Rooster se acercó a su camastro y sacó de debajo una caja de lata que llevó a la mesa. La caja estaba llena de trapos aceitosos, cartuchos sueltos y trozos de cuero y de cordel. Cogburn sacó unas cuantas balas de plomo y unos pistones de cobre, así como una lata de pólvora.
—Muy bien —dijo—, veamos cómo lo haces. Aquí tienes pólvora, pistones y balas.
—Ahora no me apetece. Tengo sueño y quiero irme a mi cuarto de la posada Monarch.
—Ya sabía yo que no eras capaz de hacerlo.
Comenzó a recargar las dos recámaras. Se le caían las cosas, sus dedos parecían todos pulgares y el trabajo fue muy chapucero. Cuando hubo terminado, dijo:
—Este armatoste es demasiado grande y complicado para ti. Te sería más útil un revólver de cartuchos.
Rebuscó por el fondo de la caja y sacó una pequeña y curiosa pistola con varios cañones.

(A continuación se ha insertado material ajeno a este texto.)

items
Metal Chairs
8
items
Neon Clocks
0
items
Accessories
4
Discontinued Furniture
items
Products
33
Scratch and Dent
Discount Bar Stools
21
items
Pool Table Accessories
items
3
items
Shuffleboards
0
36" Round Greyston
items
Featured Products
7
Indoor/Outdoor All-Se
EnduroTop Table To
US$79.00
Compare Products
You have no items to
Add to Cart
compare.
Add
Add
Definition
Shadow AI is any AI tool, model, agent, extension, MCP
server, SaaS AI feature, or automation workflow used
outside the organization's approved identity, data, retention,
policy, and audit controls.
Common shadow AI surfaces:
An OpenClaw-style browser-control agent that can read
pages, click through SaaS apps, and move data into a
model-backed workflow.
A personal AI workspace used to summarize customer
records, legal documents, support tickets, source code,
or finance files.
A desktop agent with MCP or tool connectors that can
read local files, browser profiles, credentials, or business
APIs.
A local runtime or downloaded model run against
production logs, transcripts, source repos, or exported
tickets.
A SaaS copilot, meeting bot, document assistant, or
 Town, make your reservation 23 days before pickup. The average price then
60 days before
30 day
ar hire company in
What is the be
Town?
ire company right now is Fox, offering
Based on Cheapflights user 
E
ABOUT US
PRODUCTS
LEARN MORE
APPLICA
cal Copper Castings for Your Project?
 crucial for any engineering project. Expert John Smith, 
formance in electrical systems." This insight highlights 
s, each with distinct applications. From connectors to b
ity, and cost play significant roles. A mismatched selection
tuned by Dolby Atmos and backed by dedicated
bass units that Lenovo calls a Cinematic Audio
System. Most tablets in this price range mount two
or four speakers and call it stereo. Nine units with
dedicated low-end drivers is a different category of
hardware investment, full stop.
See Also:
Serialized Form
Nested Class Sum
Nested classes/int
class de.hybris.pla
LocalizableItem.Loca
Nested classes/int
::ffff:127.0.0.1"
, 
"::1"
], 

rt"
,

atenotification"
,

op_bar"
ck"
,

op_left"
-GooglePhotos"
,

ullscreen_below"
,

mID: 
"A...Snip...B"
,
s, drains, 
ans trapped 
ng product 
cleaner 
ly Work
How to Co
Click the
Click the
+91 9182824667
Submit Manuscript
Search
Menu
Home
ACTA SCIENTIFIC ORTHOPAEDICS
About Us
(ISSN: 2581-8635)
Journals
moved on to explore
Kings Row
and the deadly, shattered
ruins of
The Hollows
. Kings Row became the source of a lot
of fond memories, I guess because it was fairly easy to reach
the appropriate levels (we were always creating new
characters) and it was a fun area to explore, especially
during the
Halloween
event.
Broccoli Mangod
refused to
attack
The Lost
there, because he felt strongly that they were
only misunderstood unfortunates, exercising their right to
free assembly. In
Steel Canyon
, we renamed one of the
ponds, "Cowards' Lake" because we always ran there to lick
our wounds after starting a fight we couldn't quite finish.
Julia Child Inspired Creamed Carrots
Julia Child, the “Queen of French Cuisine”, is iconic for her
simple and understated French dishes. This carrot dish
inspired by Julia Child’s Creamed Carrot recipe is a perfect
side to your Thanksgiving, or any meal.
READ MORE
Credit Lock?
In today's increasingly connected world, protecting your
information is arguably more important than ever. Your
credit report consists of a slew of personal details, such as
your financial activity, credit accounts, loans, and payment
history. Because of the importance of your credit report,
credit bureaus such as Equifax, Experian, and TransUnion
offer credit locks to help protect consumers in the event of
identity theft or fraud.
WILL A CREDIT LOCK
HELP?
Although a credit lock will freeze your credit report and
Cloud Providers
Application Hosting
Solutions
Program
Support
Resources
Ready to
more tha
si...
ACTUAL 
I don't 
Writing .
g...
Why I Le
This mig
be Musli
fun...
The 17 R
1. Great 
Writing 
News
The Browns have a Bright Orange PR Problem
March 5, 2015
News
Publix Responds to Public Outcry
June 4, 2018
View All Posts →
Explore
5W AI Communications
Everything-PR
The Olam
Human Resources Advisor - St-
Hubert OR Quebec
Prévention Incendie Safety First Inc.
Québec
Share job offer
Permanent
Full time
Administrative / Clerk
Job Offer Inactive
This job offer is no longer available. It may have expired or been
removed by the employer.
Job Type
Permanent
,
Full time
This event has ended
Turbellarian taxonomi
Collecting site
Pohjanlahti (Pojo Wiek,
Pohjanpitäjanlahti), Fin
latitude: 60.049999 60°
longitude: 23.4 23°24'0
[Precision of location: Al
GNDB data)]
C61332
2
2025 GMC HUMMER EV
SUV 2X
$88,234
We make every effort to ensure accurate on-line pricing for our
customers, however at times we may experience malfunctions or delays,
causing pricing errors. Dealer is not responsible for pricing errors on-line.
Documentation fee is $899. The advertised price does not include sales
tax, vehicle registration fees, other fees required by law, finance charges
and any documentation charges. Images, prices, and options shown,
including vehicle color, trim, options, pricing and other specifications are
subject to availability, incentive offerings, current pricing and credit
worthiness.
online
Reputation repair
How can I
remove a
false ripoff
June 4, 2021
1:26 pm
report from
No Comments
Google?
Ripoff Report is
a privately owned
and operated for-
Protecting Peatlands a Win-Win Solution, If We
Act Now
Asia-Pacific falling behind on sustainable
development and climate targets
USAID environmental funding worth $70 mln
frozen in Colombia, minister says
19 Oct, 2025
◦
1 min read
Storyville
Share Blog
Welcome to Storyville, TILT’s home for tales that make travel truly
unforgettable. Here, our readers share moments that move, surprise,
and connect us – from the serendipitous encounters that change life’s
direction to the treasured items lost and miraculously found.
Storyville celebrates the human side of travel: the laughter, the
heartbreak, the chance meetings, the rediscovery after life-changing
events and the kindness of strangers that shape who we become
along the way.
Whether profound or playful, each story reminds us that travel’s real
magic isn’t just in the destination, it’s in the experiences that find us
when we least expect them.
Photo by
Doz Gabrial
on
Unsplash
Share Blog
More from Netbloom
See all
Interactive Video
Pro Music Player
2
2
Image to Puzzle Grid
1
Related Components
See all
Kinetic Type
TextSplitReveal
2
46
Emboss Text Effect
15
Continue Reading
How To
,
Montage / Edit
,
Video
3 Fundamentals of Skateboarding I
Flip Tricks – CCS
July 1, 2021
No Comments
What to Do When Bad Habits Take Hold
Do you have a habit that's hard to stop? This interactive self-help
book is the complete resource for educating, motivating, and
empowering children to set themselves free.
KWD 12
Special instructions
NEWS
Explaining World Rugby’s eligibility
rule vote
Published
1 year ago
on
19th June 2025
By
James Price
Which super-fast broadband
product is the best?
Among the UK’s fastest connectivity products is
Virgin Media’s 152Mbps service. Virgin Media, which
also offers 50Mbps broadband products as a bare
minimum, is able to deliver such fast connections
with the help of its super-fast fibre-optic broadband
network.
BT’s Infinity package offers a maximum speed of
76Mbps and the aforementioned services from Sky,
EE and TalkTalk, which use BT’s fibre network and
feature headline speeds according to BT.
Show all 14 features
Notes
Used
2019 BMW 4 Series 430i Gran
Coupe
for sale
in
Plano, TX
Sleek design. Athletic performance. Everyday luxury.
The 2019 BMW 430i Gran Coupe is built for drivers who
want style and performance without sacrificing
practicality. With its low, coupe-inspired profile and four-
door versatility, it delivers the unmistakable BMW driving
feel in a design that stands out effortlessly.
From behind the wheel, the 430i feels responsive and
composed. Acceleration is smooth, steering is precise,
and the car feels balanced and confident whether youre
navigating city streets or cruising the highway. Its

—Esto es lo que necesitas. Es un cañoncito del veintidós que dispara cinco cargas y a veces todas al mismo tiempo. Se llama «el amigo de las damas». En esta ciudad hay una ramera, una tal Big Faye, a la que su hermanastra disparó dos tiros con un chisme de estos. Big Faye pesa unos ciento treinta kilos. Las balas no pudieron alcanzarla en ningún sitio vital. Pero ese es un caso raro. Esta pistolita te defenderá muy bien de la gente normal. Está como nueva. Te la cambio por ese viejo cachivache tuyo.
—No —repliqué—. Era el revólver de papá. Me voy a ir. ¿Me oye?
Le quité el arma y la metí en la bolsa. El se sirvió otra taza de whisky.
—A una rata no se le puede ir con demandas judiciales, hija. —Nunca he dicho lo contrario.
—Esos abogados de mierda creen que sí se puede, pero no se puede. Lo único que se puede hacer con una rata es matarla o dejarla en paz. Las ratas no hacen siquiera caso de las demandas. ¿Tú qué opinas?
—¿Va a beberse toda la garrafa?
—El Juez Parker entiende. Es un viejo
carpetbagger
[8]
pero conoce a esas ratas. El tribunal de aquí era estupendo hasta que llegaron esos cochinos picapleitos. Viendo lo elegantemente que visten, podría pensarse que Polk Goudy es un perfecto caballero, pero en realidad es el mayor hijo de puta al que Dios ha permitido nunca respirar. Lo conozco bien. Ahora intentan poner en mi contra al juez y al sheriff. El atraparratas se porta demasiado mal con las ratas. Eso dicen ellos. «¡Sé bueno con las ratas! ¡Dales a esos cochinos bichos un trato justo!» ¿Qué trato justo dieron ellos a Columbus Potter? ¡Y mejor hombre no ha existido jamás!